━━━ DATA EXTRACT

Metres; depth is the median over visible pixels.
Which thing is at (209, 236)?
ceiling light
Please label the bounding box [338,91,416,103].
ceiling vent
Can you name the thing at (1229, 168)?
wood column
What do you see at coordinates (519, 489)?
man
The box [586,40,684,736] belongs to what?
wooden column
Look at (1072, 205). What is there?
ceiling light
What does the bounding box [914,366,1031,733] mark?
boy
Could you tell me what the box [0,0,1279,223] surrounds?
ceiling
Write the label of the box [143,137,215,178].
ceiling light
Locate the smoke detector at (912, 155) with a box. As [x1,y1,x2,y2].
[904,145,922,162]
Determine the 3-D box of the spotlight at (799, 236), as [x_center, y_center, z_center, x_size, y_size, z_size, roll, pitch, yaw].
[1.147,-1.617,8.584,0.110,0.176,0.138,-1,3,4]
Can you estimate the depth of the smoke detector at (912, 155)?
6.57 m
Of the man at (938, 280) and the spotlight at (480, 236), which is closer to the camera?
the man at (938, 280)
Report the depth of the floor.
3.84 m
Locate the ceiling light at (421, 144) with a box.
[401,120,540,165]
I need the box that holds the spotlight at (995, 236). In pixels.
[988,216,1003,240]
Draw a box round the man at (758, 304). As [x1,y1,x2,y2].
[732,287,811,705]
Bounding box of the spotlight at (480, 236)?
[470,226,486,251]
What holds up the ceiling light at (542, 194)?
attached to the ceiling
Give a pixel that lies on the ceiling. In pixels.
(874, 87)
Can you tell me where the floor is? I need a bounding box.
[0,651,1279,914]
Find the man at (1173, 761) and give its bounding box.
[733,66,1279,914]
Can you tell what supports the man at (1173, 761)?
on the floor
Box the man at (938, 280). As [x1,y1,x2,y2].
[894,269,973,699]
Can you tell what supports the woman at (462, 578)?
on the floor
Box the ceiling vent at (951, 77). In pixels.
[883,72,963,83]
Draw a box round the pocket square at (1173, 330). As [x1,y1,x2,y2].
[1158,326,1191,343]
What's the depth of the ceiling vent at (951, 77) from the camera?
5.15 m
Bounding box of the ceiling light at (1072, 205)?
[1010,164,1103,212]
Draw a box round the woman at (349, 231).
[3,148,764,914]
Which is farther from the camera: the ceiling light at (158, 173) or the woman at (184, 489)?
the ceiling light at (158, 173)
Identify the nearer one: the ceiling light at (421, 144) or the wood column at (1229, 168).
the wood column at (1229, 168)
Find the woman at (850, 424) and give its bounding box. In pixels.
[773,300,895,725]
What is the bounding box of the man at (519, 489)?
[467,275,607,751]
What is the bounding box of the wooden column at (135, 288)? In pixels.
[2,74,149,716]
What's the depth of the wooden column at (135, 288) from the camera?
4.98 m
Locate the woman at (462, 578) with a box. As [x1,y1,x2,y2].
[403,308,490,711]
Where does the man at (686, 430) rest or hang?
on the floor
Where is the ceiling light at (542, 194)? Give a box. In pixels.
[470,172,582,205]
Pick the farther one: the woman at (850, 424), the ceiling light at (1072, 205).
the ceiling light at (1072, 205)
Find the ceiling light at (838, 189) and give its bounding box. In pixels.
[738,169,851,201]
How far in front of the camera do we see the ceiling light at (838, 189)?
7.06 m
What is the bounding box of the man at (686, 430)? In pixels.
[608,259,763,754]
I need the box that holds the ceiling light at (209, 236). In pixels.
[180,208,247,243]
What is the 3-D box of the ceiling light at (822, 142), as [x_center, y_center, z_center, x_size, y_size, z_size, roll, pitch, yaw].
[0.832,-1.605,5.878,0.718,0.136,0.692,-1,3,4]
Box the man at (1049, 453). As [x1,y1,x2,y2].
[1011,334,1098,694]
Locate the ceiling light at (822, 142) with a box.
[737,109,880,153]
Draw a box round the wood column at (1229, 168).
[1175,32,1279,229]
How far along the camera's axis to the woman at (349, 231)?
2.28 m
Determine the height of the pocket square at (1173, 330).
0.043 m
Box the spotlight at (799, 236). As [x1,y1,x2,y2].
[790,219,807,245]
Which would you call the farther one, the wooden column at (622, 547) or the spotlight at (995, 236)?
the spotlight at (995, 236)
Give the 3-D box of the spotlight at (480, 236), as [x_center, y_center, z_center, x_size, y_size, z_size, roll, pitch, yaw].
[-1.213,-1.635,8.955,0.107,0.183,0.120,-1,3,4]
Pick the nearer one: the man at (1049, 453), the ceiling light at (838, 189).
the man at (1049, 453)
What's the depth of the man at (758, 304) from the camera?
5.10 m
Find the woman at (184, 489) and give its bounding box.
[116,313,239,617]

━━━━━━

Exactly as they appear above, transcribe the records in full.

- TASK RESPONSE:
Metres; depth is the median over visible pixels.
Which thing is at (209, 236)?
ceiling light
Please label the bounding box [338,91,416,103].
ceiling vent
Can you name the thing at (1229, 168)?
wood column
What do you see at coordinates (519, 489)?
man
The box [586,40,684,736] belongs to what?
wooden column
Look at (1072, 205). What is there?
ceiling light
What does the bounding box [914,366,1031,733] mark?
boy
Could you tell me what the box [0,0,1279,223] surrounds?
ceiling
Write the label of the box [143,137,215,178].
ceiling light
Locate the smoke detector at (912, 155) with a box. As [x1,y1,x2,y2].
[904,145,922,162]
Determine the 3-D box of the spotlight at (799, 236), as [x_center, y_center, z_center, x_size, y_size, z_size, roll, pitch, yaw].
[1.147,-1.617,8.584,0.110,0.176,0.138,-1,3,4]
Can you estimate the depth of the smoke detector at (912, 155)?
6.57 m
Of the man at (938, 280) and the spotlight at (480, 236), which is closer to the camera?
the man at (938, 280)
Report the depth of the floor.
3.84 m
Locate the ceiling light at (421, 144) with a box.
[401,120,540,165]
I need the box that holds the spotlight at (995, 236). In pixels.
[988,216,1003,240]
Draw a box round the man at (758, 304). As [x1,y1,x2,y2].
[732,287,811,705]
Bounding box of the spotlight at (480, 236)?
[470,226,486,251]
What holds up the ceiling light at (542, 194)?
attached to the ceiling
Give a pixel that lies on the ceiling. In pixels.
(874, 87)
Can you tell me where the floor is? I need a bounding box.
[0,651,1279,914]
Find the man at (1173, 761) and give its bounding box.
[733,66,1279,914]
Can you tell what supports the man at (1173, 761)?
on the floor
Box the man at (938, 280). As [x1,y1,x2,y2].
[894,269,973,699]
Can you tell what supports the woman at (462, 578)?
on the floor
Box the ceiling vent at (951, 77). In pixels.
[883,72,963,83]
Draw a box round the pocket square at (1173, 330). As [x1,y1,x2,y2].
[1158,326,1191,343]
What's the depth of the ceiling vent at (951, 77) from the camera?
5.15 m
Bounding box of the ceiling light at (1072, 205)?
[1010,164,1103,212]
Draw a box round the woman at (349, 231).
[3,148,764,914]
Which is farther from the camera: the ceiling light at (158, 173) or the woman at (184, 489)?
the ceiling light at (158, 173)
Identify the nearer one: the ceiling light at (421, 144) or the wood column at (1229, 168).
the wood column at (1229, 168)
Find the woman at (850, 424) and give its bounding box. In pixels.
[773,300,895,725]
What is the bounding box of the man at (519, 489)?
[467,275,607,751]
What is the bounding box of the wooden column at (135, 288)? In pixels.
[2,74,149,716]
What's the depth of the wooden column at (135, 288) from the camera?
4.98 m
Locate the woman at (462, 578) with a box. As [x1,y1,x2,y2].
[403,308,490,711]
Where does the man at (686, 430) rest or hang?
on the floor
Where is the ceiling light at (542, 194)? Give a box. In pixels.
[470,172,582,205]
Pick the farther one: the woman at (850, 424), the ceiling light at (1072, 205).
the ceiling light at (1072, 205)
Find the ceiling light at (838, 189) and give its bounding box. In pixels.
[738,169,851,201]
How far in front of the camera do we see the ceiling light at (838, 189)?
7.06 m
What is the bounding box of the man at (686, 430)? In pixels.
[608,259,763,754]
I need the box that holds the ceiling light at (209, 236). In pixels.
[180,208,247,243]
What is the 3-D box of the ceiling light at (822, 142), as [x_center, y_center, z_center, x_size, y_size, z_size, roll, pitch, yaw].
[0.832,-1.605,5.878,0.718,0.136,0.692,-1,3,4]
Box the man at (1049, 453). As [x1,y1,x2,y2].
[1011,334,1098,694]
Locate the ceiling light at (822, 142) with a box.
[737,109,880,153]
Draw a box round the wood column at (1229, 168).
[1175,32,1279,229]
How far along the camera's axis to the woman at (349, 231)?
2.28 m
Determine the height of the pocket square at (1173, 330).
0.043 m
Box the spotlight at (799, 236). As [x1,y1,x2,y2].
[790,219,807,245]
Which would you call the farther one, the wooden column at (622, 547) or the spotlight at (995, 236)?
the spotlight at (995, 236)
Give the 3-D box of the spotlight at (480, 236), as [x_center, y_center, z_center, x_size, y_size, z_size, roll, pitch, yaw].
[-1.213,-1.635,8.955,0.107,0.183,0.120,-1,3,4]
Pick the nearer one: the man at (1049, 453), the ceiling light at (838, 189).
the man at (1049, 453)
What's the depth of the man at (758, 304) from the camera?
5.10 m
Find the woman at (184, 489) and give its bounding box.
[116,313,239,617]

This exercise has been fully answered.